Go to the line below containing "VAR-342, owner: Shirley" and print exactly from there through the line containing "ID-237, owner: Edward Jones -> James Ray", both included. Print nothing else.

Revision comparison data
/---

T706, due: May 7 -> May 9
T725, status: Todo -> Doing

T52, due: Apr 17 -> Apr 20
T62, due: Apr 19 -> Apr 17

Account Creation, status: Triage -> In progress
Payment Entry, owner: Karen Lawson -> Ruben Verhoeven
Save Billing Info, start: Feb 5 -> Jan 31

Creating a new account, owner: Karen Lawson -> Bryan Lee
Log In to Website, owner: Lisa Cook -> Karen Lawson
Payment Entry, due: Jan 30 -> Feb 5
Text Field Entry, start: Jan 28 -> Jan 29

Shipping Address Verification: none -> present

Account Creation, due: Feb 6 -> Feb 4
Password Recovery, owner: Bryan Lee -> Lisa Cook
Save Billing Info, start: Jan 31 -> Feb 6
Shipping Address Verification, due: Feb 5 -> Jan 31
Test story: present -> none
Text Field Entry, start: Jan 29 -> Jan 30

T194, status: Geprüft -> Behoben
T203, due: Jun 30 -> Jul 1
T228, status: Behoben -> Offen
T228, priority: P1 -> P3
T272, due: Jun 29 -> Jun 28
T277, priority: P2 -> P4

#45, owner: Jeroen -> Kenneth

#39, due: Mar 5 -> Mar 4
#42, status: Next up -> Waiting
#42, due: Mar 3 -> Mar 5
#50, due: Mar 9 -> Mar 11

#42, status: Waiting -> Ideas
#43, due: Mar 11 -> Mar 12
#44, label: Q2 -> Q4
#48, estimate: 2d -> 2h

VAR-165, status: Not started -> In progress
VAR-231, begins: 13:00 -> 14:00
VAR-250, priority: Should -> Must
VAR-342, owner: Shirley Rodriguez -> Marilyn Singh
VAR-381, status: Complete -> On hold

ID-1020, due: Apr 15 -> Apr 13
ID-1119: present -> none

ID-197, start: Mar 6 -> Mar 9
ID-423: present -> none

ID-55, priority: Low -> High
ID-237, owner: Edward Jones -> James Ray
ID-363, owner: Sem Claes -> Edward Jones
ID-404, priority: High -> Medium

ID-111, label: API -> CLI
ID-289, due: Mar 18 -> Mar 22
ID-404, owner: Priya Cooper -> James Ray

\---

#### TASK RESPONSE
VAR-342, owner: Shirley Rodriguez -> Marilyn Singh
VAR-381, status: Complete -> On hold

ID-1020, due: Apr 15 -> Apr 13
ID-1119: present -> none

ID-197, start: Mar 6 -> Mar 9
ID-423: present -> none

ID-55, priority: Low -> High
ID-237, owner: Edward Jones -> James Ray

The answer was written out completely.